Die Erste Gemeinderätin Bettina Scharrelmann und Bürgermeister Stephan Korte hatten die Helfer in allen 28 Wahllokalen sowie die Briefwahl-Teams in der Lise-Meitner-Schule in Moordeich besucht. Auch Scharrelmann nahm aus ihren Gesprächen eine rege Wahlbeteiligung mit.
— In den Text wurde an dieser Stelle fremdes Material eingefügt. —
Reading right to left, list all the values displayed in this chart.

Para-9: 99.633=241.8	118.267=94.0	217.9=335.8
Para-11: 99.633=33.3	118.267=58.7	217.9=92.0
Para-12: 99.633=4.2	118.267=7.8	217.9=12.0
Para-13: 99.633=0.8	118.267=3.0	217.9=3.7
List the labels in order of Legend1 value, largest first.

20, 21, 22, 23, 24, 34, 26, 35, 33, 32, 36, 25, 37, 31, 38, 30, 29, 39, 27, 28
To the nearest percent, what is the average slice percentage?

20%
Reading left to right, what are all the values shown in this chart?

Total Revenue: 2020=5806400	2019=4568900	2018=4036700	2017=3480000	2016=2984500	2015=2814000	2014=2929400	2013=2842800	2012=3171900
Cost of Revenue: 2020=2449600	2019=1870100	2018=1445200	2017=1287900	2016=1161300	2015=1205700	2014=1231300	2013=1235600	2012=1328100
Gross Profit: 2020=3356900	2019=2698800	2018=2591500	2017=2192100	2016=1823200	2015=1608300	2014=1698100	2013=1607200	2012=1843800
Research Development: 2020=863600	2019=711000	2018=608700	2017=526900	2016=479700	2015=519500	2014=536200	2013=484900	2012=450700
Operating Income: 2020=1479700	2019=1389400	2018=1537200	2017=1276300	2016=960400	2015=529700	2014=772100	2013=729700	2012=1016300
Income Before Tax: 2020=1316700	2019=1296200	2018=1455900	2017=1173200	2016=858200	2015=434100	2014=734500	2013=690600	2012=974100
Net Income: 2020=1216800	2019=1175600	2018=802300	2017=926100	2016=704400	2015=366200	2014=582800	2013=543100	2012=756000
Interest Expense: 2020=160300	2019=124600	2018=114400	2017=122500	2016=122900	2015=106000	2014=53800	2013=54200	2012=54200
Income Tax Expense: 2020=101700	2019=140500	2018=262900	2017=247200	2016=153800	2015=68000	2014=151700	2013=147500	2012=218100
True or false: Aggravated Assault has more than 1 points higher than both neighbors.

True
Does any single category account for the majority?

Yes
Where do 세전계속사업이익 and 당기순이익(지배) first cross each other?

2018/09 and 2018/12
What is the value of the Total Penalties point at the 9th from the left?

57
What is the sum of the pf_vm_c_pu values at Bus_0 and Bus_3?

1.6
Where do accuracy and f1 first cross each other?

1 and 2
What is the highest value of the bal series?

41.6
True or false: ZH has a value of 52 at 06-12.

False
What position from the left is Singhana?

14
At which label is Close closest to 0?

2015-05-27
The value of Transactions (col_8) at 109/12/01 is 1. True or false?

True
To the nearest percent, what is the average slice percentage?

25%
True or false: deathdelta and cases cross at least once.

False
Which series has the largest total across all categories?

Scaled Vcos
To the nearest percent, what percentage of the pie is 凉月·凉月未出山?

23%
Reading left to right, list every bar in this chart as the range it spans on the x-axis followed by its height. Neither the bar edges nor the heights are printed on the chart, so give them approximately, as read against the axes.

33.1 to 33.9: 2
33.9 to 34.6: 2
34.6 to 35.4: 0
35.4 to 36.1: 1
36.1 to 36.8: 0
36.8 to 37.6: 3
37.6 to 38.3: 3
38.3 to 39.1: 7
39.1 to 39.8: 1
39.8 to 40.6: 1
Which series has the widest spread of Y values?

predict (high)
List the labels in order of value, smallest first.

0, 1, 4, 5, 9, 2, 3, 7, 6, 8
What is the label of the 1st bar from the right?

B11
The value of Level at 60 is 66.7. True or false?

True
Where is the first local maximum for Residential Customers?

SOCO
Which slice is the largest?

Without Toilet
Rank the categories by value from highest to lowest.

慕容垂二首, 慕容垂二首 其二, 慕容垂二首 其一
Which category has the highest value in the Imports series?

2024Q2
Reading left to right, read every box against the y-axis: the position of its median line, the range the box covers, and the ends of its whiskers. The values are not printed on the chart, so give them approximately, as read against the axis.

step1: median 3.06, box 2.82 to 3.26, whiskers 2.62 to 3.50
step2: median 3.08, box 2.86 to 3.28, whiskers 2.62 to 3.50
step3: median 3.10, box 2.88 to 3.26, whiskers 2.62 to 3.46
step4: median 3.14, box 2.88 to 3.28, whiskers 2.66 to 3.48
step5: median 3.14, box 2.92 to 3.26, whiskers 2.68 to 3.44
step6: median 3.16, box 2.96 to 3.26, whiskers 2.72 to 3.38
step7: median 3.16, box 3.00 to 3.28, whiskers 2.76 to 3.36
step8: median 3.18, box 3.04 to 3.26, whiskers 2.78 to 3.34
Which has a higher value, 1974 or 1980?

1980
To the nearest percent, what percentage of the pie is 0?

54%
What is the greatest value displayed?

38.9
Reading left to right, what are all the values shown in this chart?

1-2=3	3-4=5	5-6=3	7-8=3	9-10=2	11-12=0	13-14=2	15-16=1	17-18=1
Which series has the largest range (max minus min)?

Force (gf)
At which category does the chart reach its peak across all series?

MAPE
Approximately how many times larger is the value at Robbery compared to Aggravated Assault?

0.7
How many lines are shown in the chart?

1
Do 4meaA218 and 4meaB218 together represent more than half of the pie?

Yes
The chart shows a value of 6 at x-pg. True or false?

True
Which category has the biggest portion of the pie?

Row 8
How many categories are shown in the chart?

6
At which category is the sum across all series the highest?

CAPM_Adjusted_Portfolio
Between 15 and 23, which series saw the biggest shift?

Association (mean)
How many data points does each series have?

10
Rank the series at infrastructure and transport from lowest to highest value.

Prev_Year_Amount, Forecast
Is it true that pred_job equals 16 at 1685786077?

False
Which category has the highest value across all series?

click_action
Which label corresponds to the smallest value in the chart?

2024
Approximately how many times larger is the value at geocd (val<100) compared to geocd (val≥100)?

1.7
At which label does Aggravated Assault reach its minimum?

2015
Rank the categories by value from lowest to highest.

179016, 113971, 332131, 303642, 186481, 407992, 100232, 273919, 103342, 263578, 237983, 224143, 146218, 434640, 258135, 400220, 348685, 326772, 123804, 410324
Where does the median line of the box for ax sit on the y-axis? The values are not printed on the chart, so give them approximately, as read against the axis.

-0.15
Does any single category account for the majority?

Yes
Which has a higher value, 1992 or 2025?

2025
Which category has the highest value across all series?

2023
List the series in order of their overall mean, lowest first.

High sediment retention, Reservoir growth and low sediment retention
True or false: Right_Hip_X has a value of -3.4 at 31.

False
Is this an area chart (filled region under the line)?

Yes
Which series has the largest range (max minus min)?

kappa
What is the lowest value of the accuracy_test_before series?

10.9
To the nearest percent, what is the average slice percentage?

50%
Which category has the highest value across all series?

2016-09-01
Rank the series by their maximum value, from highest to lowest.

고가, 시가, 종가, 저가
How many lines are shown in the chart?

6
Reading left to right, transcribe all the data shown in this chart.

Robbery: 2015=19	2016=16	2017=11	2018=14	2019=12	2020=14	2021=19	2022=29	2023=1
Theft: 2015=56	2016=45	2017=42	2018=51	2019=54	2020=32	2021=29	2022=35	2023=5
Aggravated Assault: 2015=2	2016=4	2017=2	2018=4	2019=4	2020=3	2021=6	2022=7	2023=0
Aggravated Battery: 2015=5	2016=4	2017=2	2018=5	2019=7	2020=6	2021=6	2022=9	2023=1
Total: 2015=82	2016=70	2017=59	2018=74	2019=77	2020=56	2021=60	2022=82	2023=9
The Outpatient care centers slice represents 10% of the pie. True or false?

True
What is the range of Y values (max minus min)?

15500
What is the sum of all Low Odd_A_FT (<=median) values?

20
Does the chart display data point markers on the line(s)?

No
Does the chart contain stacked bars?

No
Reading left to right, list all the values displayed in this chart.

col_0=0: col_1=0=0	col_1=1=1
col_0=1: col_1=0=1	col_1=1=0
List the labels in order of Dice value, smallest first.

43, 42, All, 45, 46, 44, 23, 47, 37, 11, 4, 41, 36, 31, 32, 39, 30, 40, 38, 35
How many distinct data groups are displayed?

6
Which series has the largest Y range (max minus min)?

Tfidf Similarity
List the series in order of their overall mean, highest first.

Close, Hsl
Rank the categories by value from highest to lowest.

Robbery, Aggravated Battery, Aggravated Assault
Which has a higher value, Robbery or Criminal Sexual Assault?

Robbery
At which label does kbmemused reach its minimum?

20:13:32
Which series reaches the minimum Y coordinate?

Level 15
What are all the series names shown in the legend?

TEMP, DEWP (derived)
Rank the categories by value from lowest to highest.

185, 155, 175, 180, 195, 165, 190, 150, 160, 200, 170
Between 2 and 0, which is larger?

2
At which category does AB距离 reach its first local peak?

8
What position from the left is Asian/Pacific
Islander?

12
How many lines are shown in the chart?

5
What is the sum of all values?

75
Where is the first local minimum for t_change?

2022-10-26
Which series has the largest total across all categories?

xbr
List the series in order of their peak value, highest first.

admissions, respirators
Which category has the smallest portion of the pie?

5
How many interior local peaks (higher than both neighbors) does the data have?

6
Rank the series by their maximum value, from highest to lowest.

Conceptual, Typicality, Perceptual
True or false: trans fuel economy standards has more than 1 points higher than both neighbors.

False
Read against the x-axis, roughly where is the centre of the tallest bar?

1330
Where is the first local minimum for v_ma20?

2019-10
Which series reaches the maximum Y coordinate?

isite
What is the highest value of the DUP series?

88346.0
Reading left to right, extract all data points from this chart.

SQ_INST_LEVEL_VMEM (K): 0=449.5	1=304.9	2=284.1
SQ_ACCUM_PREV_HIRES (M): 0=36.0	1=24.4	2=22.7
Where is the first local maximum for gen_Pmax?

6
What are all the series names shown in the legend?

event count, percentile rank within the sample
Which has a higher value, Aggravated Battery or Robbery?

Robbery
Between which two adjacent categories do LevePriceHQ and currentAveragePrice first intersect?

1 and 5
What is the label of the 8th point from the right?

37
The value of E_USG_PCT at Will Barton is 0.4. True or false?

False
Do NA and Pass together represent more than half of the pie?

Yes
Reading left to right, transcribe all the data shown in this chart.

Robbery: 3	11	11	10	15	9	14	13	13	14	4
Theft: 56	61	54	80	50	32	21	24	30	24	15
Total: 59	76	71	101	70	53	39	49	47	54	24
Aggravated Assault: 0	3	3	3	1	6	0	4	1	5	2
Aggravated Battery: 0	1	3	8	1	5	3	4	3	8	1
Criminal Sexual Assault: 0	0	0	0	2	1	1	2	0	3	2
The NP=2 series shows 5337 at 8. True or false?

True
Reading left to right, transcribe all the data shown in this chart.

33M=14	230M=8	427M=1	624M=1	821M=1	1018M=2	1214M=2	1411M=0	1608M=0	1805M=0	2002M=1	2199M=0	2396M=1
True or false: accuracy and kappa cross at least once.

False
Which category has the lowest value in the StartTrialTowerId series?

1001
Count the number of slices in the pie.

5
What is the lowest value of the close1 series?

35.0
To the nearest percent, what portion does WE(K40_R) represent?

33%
Am Ende waren es inklusive Briefwahl 56,3 Prozent (2016: 53,8 Prozent).

Kristine Helmerichs, Fraktionschefin der Grünen, registrierte eine „große Zustimmung“ für ihre Partei. „Darüber freuen wir uns wahnsinnig.“ Dass das Stuhrer Ergebnis über dem Trend auf Kreis- und Landesebene liegt, führte sie unter anderem auf die „gute Politik in den vergangenen fünf Jahren“ und den „wahnsinnig intensiven Wahlkampf“ zurück.

Generationenwechsel bei der CDU

Als „grundsätzlich zufrieden“ beschrieb SPD-Ortsvereinsvorsitzender Dennis True seine Befindlichkeit, als es gestern auf Mitternacht zuging. „Wir haben nicht großartig verloren, auch wenn das nicht das Ziel sein kann. Doch wenn man sich den Bundestrend der vergangenen Jahre anschaut – die aktuelle Entwicklung klammere ich mal aus – dann ist das ein respektables Ergebnis.“

Zufrieden kann auch die FDP sein – findet jedenfalls Fraktionsvorsitzender Alexander Carapinha Hesse. Das Ergebnis weise in die richtige Richtung. „Zehn plus X“ sei das Ziel gewesen. „Und das haben wir erreicht.“ Während die FDP noch ordentlich in ihrer Parteizentrale feierte, herrschte bei der CDU Katerstimmung. „Klar ist man betrübt, wenn man so viel verliert“, stellte Fraktionschef Finn Kortkamp fest. „Es ist gerade der Trend, dass sich die großen Parteien annähern und die Grünen zulegen. Wir haben einen Generationenwechsel vollzogen und in Marliese Brandes, Lars Nordbruch und Frank Schröder etablierte Kräfte verloren.“ Deren Stimmen müsse sich die CDU erst wieder verdienen.

Enttäuscht zeigte sich auch Gerd-W. Bode über das „schlechte“ Ergebnis seiner „Besser“-Fraktion. „In Wahlkreis I hat uns die AfD das Wasser abgegraben, in Wahlkreis II muss man sehen, wie es politisch zu bewerten ist.“ Auf jeden Fall hätten andere Parteien einen finanziell wesentlich aufwendigeren Wahlkampf geführt. „Da haben wir mit Pfeilen auf Panzer geschossen.“ Für die AfD stellte Einzelkandidat Michael Schnieder ein „solides Ergebnis“ fest. „Für Stuhr erwartungsgemäß. Vielleicht haben wir nicht so viele Nicht-Wähler erreicht, wie wir erreichen wollten.“

Zu seiner konstituierenden Sitzung trifft sich der neue Rat am 3. November.